(Entries provided begins)

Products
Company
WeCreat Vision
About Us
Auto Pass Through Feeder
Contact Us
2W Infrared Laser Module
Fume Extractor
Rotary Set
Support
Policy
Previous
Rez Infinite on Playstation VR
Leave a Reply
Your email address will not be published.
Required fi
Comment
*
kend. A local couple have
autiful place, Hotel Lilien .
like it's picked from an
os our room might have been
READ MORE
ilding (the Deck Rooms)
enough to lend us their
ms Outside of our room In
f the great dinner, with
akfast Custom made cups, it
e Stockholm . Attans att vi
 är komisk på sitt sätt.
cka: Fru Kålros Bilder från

(Entries provided ends)

Write out every line of the listing above word for word, in the same order.

Products
Company
WeCreat Vision
About Us
Auto Pass Through Feeder
Contact Us
2W Infrared Laser Module
Fume Extractor
Rotary Set
Support
Policy
Previous
Rez Infinite on Playstation VR
Leave a Reply
Your email address will not be published.
Required fi
Comment
*
kend. A local couple have
autiful place, Hotel Lilien .
like it's picked from an
os our room might have been
READ MORE
ilding (the Deck Rooms)
enough to lend us their
ms Outside of our room In
f the great dinner, with
akfast Custom made cups, it
e Stockholm . Attans att vi
 är komisk på sitt sätt.
cka: Fru Kålros Bilder från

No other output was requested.